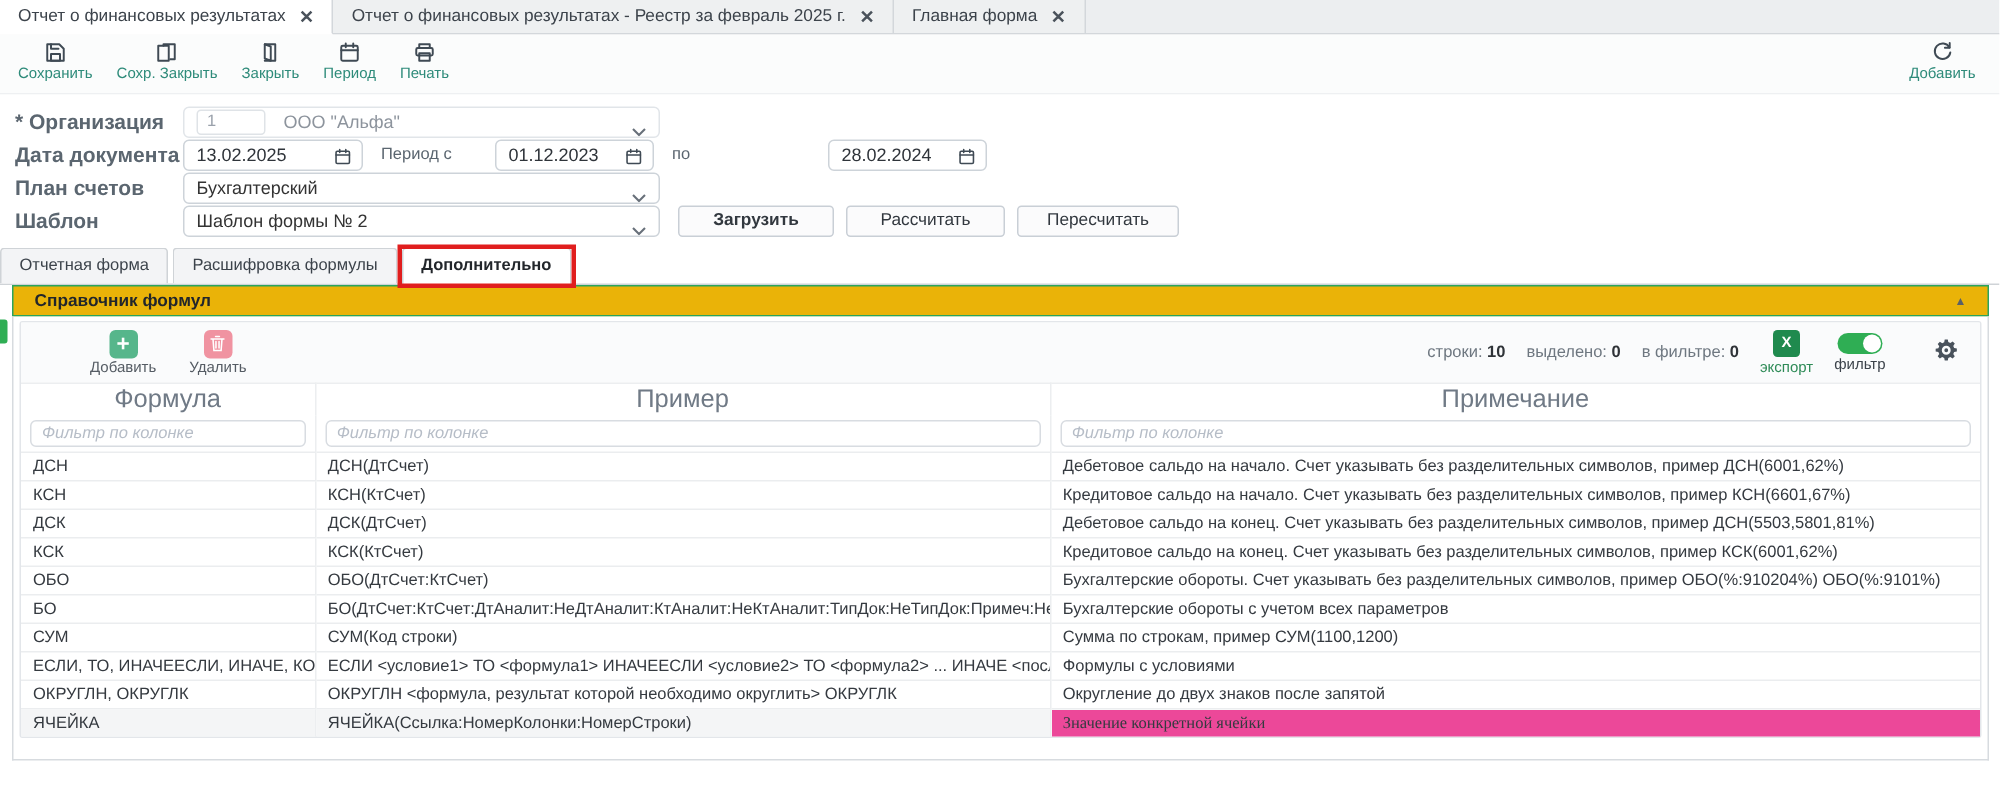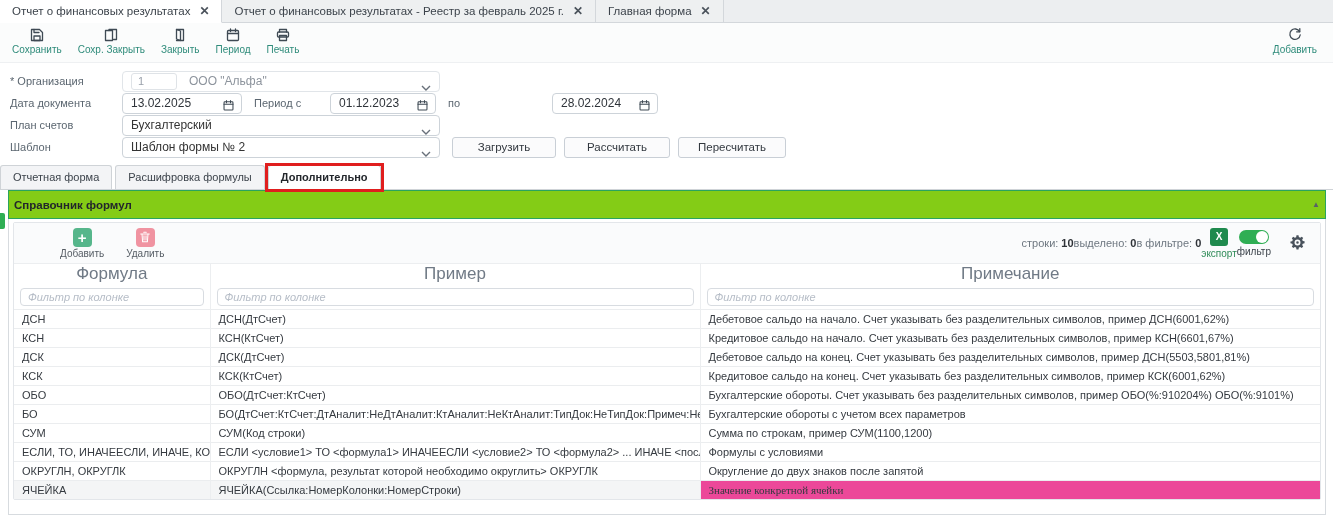--- a/index.html
+++ b/index.html
@@ -19,74 +19,74 @@
              background:#fbfcfc; border-bottom:1px solid #eef0f2; }
   .tbtn { display:flex; flex-direction:column; align-items:center; gap:1px;
           margin-right:16px; cursor:pointer; }
   .tbtn svg { display:block; }
   .tbtn .lbl { font-size:10px; color:#2e8b7a; white-space:nowrap; }
   .toolbar .spacer { flex:1; }
 
   
   .form { padding:7px 0 2px 10px; background:#fff; }
   .frow { display:flex; align-items:center; height:22px; margin-bottom:0; }
-  .flabel { width:112px; font-size:11px; color:#5b6670; flex:none; }
+  .flabel { width:112px; font-size:14px; color:#5b6670; flex:none;font-weight:bold; }
   .combo, .sel { position:relative; width:318px; height:21px; border:1px solid #cdd3d9;
                  border-radius:4px; background:#fff; display:flex; align-items:center;
                  font-size:12px; padding:0 24px 0 8px; }
   .combo { border-color:#e1e5e9; }
   .combo .code { width:46px; height:17px; border:1px solid #dfe3e7; border-radius:3px;
                  color:#9aa1ab; font-size:11px; display:flex; align-items:center;
                  padding-left:6px; margin-right:12px; background:#fff; }
   .combo .name { color:#8d949d; font-size:12px; }
   .chev { position:absolute; right:8px; top:8px; }
   .dinput { position:relative; width:120px; height:21px; border:1px solid #cdd3d9;
             border-radius:4px; display:flex; align-items:center; }
   .dinput input { border:none; outline:none; width:calc(100% - 26px); padding-left:8px;
                   font-size:12px; color:#2f343a; font-family:inherit; background:transparent; }
   .dinput .cal { position:absolute; right:6px; top:4px; }
   .inline-lbl { font-size:11px; color:#5b6670; margin-left:12px; }
   .w76 { width:76px; } .w104 { width:104px; }
   .w106 { width:106px !important; }
   .formbtn { height:21px; border:1px solid #c9cfd6; border-radius:3px; background:#fbfbfc;
              font-size:11.5px; color:#32383f; padding:0 10px; font-family:inherit; cursor:pointer; }
-  .wb104 { width:104px; margin-left:12px; } .wb106 { width:106px; margin-left:8px; }
+  .wb104 { width:104px; margin-left:12px;font-weight:bold; } .wb106 { width:106px; margin-left:8px; }
   .wb108 { width:108px; margin-left:8px; }
 
   
   .subtabs { display:flex; align-items:flex-end; height:28px; padding-left:0;
              border-bottom:1px solid #cfd3d7; margin-top:2px; }
   .stab { position:relative; padding:5px 12px 6px; font-size:11px; color:#3c434b;
           background:#f3f4f6; border:1px solid #cfd3d7; border-bottom:none;
           border-radius:3px 3px 0 0; margin-right:3px; cursor:pointer; }
   .stab.active { background:#fff; font-weight:bold; color:#22262b; margin-bottom:-1px;
                  padding-bottom:7px; }
   .red-box { position:absolute; top:-3px; left:-4px; right:-4px; bottom:-2px;
              border:3px solid #e01e1e; pointer-events:none; }
 
   
   .panel { margin:0 7px 0 8px; }
-  .panel-h { display:flex; align-items:center; justify-content:space-between; height:29px;
-             border:1px solid #2aa45e; background:#84cc16; padding:0 5px; cursor:pointer; }
+  .panel-h { display:flex; align-items:center; justify-content:space-between; height:21px;
+             border:1px solid #2aa45e; background:#eab308; padding:0 14px; cursor:pointer; }
   .panel-h .t { font-size:11.5px; font-weight:bold; color:#22262b; }
   .panel-h .caret { font-size:8px; color:#5a6068; }
   .panel-b { border:1px solid #d7dbdf; border-top:none; padding:3px 4px 14px; background:#fff; }
 
   
   .card { border:1px solid #e3e6ea; border-radius:2px; background:#fff; }
   .gtoolbar { display:flex; align-items:center; height:40px; background:#fafbfc;
               padding:0 14px 0 46px; }
   .gbtn { display:flex; flex-direction:column; align-items:center; gap:1px;
           margin-right:22px; cursor:pointer; }
   .gbtn .lbl { font-size:10px; color:#555c64; }
   .sq { width:19px; height:19px; border-radius:4px; display:flex; align-items:center;
         justify-content:center; color:#fff; }
   .sq.add { background:#56b68b; font-size:15px; font-weight:bold; line-height:1; }
   .sq.del { background:#f093a1; }
-  .gstats { margin-left:auto; display:flex; align-items:center; font-size:11px; }
+  .gstats { margin-left:auto; display:flex; align-items:center; gap:14px; font-size:11px; }
   .gstats .pair { color:#6e7780; }
   .gstats .pair b { color:#2f3338; margin-left:3px; }
   .stack { display:flex; flex-direction:column; align-items:center; gap:2px; cursor:pointer; }
   .xl { width:18px; height:18px; background:#1f8a4e; border-radius:3px; color:#fff;
         font-size:10px; font-weight:bold; display:flex; align-items:center; justify-content:center; }
   .stack .sl { font-size:10px; }
   .sl.green { color:#2e8b57; } .sl.dark { color:#3c434b; }
   .toggle { width:30px; height:14px; border-radius:7px; background:#2fae54; position:relative; }
   .toggle .knob { position:absolute; right:1px; top:1px; width:12px; height:12px;
                   border-radius:50%; background:#fff; }

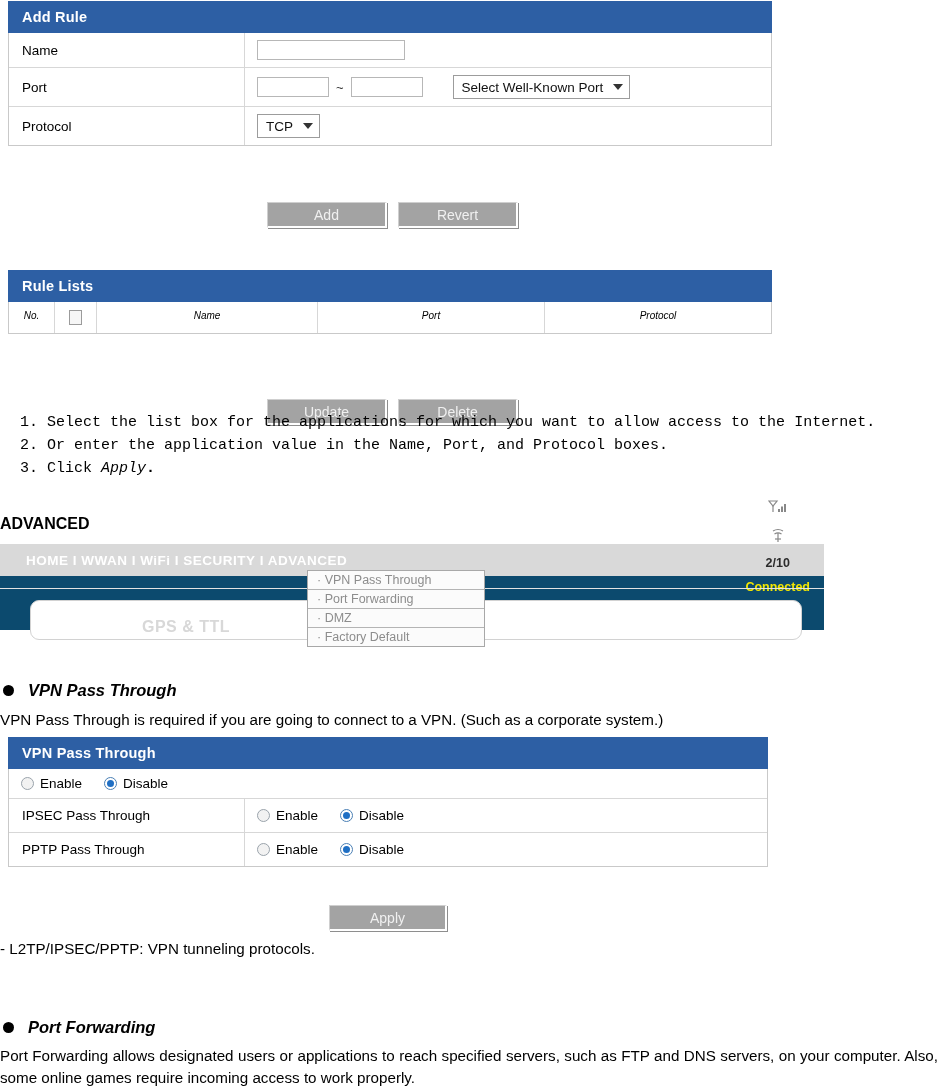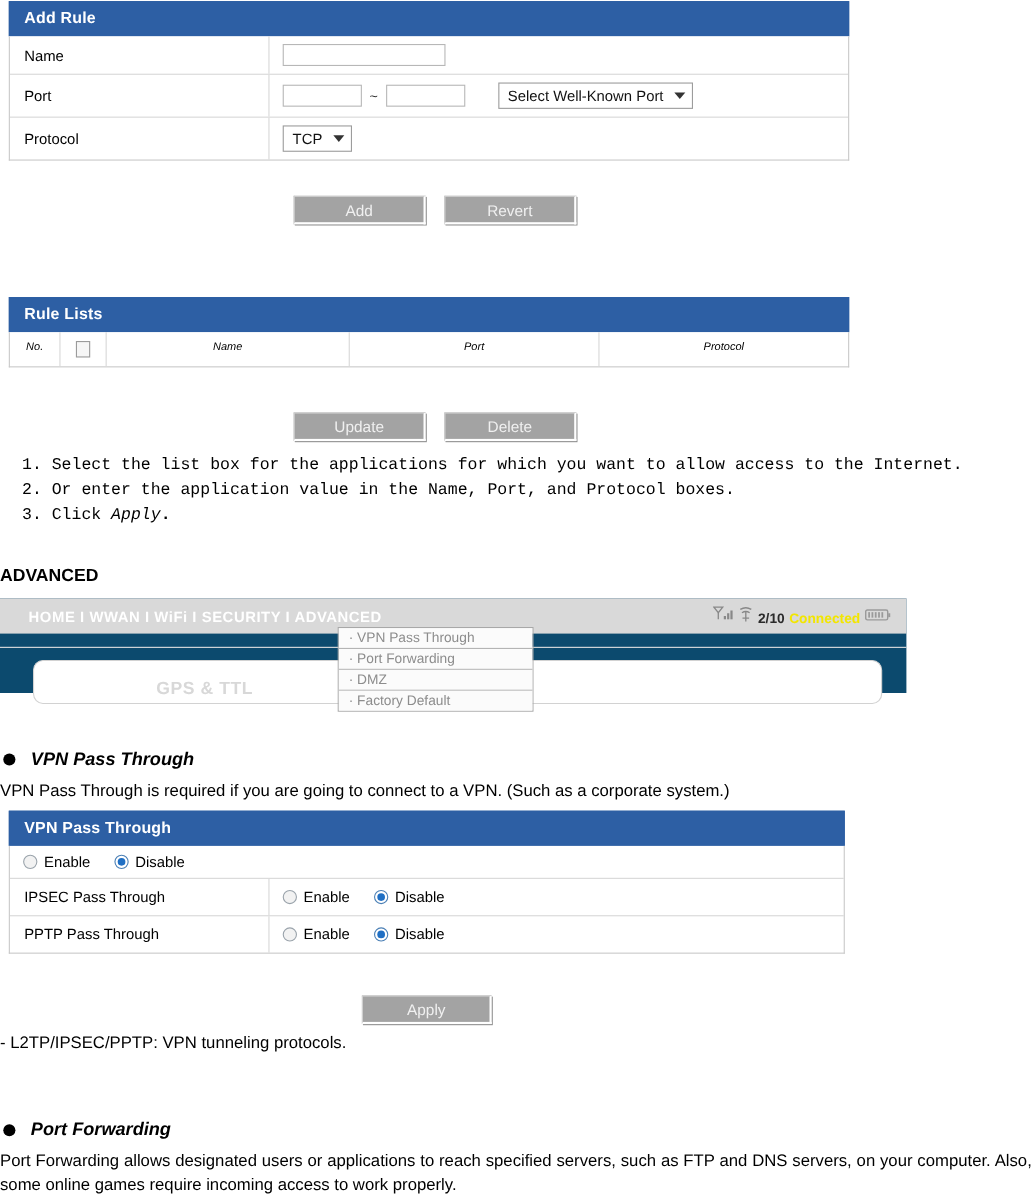--- a/index.html
+++ b/index.html
@@ -52,21 +52,21 @@
     padding:0 6px 0 8px; font-size:13.5px; gap:10px;
     color:#111;
   }
   .caret{
     width:0;height:0;border-left:5px solid transparent;
     border-right:5px solid transparent;border-top:6px solid #333;
     display:inline-block;
   }
 
   
-  .btnrow{ display:flex; gap:17px; }
+  .btnrow{ display:flex; gap:11px;margin-top:24px; }
   .gbtn{
     background:#a3a3a3;
     color:#f0f0f0;
     font-size:14px;
     width:120px; height:26px;
     display:flex;align-items:center;justify-content:center;
     border-top:1px solid #cfcfcf;
     border-left:1px solid #cfcfcf;
     border-right:2px solid #ffffff;
     border-bottom:2px solid #ffffff;
@@ -117,22 +117,22 @@
     display:flex; align-items:center;
     padding:0 14px 0 26px;
     justify-content:space-between;
     box-sizing:border-box;
   }
   .dev-nav-links{
     color:#ffffff; font-weight:bold; font-size:13.5px;
     letter-spacing:.5px; white-space:nowrap;
   }
   .dev-status{
-    display:flex; align-items:flex-end; gap:4px;
-    font-size:12.5px; font-weight:bold;
+    display:flex; align-items:center; gap:10px;
+    font-size:12.5px; font-weight:bold;flex-direction:column;
   }
   .dev-2of10{ color:#2b2b2b; }
   .dev-conn{ color:#f2e600; }
   .dev-menu{
     position:absolute; left:307px; top:26px;
     width:178px;
     border:1px solid #a8a8a8;
     box-sizing:border-box;
     z-index:5;
   }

# # #

Each entry should be copied exactly as written, though any pictures stay out.

--- a/index.html
+++ b/index.html
@@ -19,74 +19,74 @@
              background:#fbfcfc; border-bottom:1px solid #eef0f2; }
   .tbtn { display:flex; flex-direction:column; align-items:center; gap:1px;
           margin-right:16px; cursor:pointer; }
   .tbtn svg { display:block; }
   .tbtn .lbl { font-size:10px; color:#2e8b7a; white-space:nowrap; }
   .toolbar .spacer { flex:1; }
 
   
   .form { padding:7px 0 2px 10px; background:#fff; }
   .frow { display:flex; align-items:center; height:22px; margin-bottom:0; }
-  .flabel { width:112px; font-size:11px; color:#5b6670; flex:none; }
+  .flabel { width:112px; font-size:14px; color:#5b6670; flex:none;font-weight:bold; }
   .combo, .sel { position:relative; width:318px; height:21px; border:1px solid #cdd3d9;
                  border-radius:4px; background:#fff; display:flex; align-items:center;
                  font-size:12px; padding:0 24px 0 8px; }
   .combo { border-color:#e1e5e9; }
   .combo .code { width:46px; height:17px; border:1px solid #dfe3e7; border-radius:3px;
                  color:#9aa1ab; font-size:11px; display:flex; align-items:center;
                  padding-left:6px; margin-right:12px; background:#fff; }
   .combo .name { color:#8d949d; font-size:12px; }
   .chev { position:absolute; right:8px; top:8px; }
   .dinput { position:relative; width:120px; height:21px; border:1px solid #cdd3d9;
             border-radius:4px; display:flex; align-items:center; }
   .dinput input { border:none; outline:none; width:calc(100% - 26px); padding-left:8px;
                   font-size:12px; color:#2f343a; font-family:inherit; background:transparent; }
   .dinput .cal { position:absolute; right:6px; top:4px; }
   .inline-lbl { font-size:11px; color:#5b6670; margin-left:12px; }
   .w76 { width:76px; } .w104 { width:104px; }
   .w106 { width:106px !important; }
   .formbtn { height:21px; border:1px solid #c9cfd6; border-radius:3px; background:#fbfbfc;
              font-size:11.5px; color:#32383f; padding:0 10px; font-family:inherit; cursor:pointer; }
-  .wb104 { width:104px; margin-left:12px; } .wb106 { width:106px; margin-left:8px; }
+  .wb104 { width:104px; margin-left:12px;font-weight:bold; } .wb106 { width:106px; margin-left:8px; }
   .wb108 { width:108px; margin-left:8px; }
 
   
   .subtabs { display:flex; align-items:flex-end; height:28px; padding-left:0;
              border-bottom:1px solid #cfd3d7; margin-top:2px; }
   .stab { position:relative; padding:5px 12px 6px; font-size:11px; color:#3c434b;
           background:#f3f4f6; border:1px solid #cfd3d7; border-bottom:none;
           border-radius:3px 3px 0 0; margin-right:3px; cursor:pointer; }
   .stab.active { background:#fff; font-weight:bold; color:#22262b; margin-bottom:-1px;
                  padding-bottom:7px; }
   .red-box { position:absolute; top:-3px; left:-4px; right:-4px; bottom:-2px;
              border:3px solid #e01e1e; pointer-events:none; }
 
   
   .panel { margin:0 7px 0 8px; }
-  .panel-h { display:flex; align-items:center; justify-content:space-between; height:29px;
-             border:1px solid #2aa45e; background:#84cc16; padding:0 5px; cursor:pointer; }
+  .panel-h { display:flex; align-items:center; justify-content:space-between; height:21px;
+             border:1px solid #2aa45e; background:#eab308; padding:0 14px; cursor:pointer; }
   .panel-h .t { font-size:11.5px; font-weight:bold; color:#22262b; }
   .panel-h .caret { font-size:8px; color:#5a6068; }
   .panel-b { border:1px solid #d7dbdf; border-top:none; padding:3px 4px 14px; background:#fff; }
 
   
   .card { border:1px solid #e3e6ea; border-radius:2px; background:#fff; }
   .gtoolbar { display:flex; align-items:center; height:40px; background:#fafbfc;
               padding:0 14px 0 46px; }
   .gbtn { display:flex; flex-direction:column; align-items:center; gap:1px;
           margin-right:22px; cursor:pointer; }
   .gbtn .lbl { font-size:10px; color:#555c64; }
   .sq { width:19px; height:19px; border-radius:4px; display:flex; align-items:center;
         justify-content:center; color:#fff; }
   .sq.add { background:#56b68b; font-size:15px; font-weight:bold; line-height:1; }
   .sq.del { background:#f093a1; }
-  .gstats { margin-left:auto; display:flex; align-items:center; font-size:11px; }
+  .gstats { margin-left:auto; display:flex; align-items:center; gap:14px; font-size:11px; }
   .gstats .pair { color:#6e7780; }
   .gstats .pair b { color:#2f3338; margin-left:3px; }
   .stack { display:flex; flex-direction:column; align-items:center; gap:2px; cursor:pointer; }
   .xl { width:18px; height:18px; background:#1f8a4e; border-radius:3px; color:#fff;
         font-size:10px; font-weight:bold; display:flex; align-items:center; justify-content:center; }
   .stack .sl { font-size:10px; }
   .sl.green { color:#2e8b57; } .sl.dark { color:#3c434b; }
   .toggle { width:30px; height:14px; border-radius:7px; background:#2fae54; position:relative; }
   .toggle .knob { position:absolute; right:1px; top:1px; width:12px; height:12px;
                   border-radius:50%; background:#fff; }

--- a/index.html
+++ b/index.html
@@ -52,21 +52,21 @@
     padding:0 6px 0 8px; font-size:13.5px; gap:10px;
     color:#111;
   }
   .caret{
     width:0;height:0;border-left:5px solid transparent;
     border-right:5px solid transparent;border-top:6px solid #333;
     display:inline-block;
   }
 
   
-  .btnrow{ display:flex; gap:17px; }
+  .btnrow{ display:flex; gap:11px;margin-top:24px; }
   .gbtn{
     background:#a3a3a3;
     color:#f0f0f0;
     font-size:14px;
     width:120px; height:26px;
     display:flex;align-items:center;justify-content:center;
     border-top:1px solid #cfcfcf;
     border-left:1px solid #cfcfcf;
     border-right:2px solid #ffffff;
     border-bottom:2px solid #ffffff;
@@ -117,22 +117,22 @@
     display:flex; align-items:center;
     padding:0 14px 0 26px;
     justify-content:space-between;
     box-sizing:border-box;
   }
   .dev-nav-links{
     color:#ffffff; font-weight:bold; font-size:13.5px;
     letter-spacing:.5px; white-space:nowrap;
   }
   .dev-status{
-    display:flex; align-items:flex-end; gap:4px;
-    font-size:12.5px; font-weight:bold;
+    display:flex; align-items:center; gap:10px;
+    font-size:12.5px; font-weight:bold;flex-direction:column;
   }
   .dev-2of10{ color:#2b2b2b; }
   .dev-conn{ color:#f2e600; }
   .dev-menu{
     position:absolute; left:307px; top:26px;
     width:178px;
     border:1px solid #a8a8a8;
     box-sizing:border-box;
     z-index:5;
   }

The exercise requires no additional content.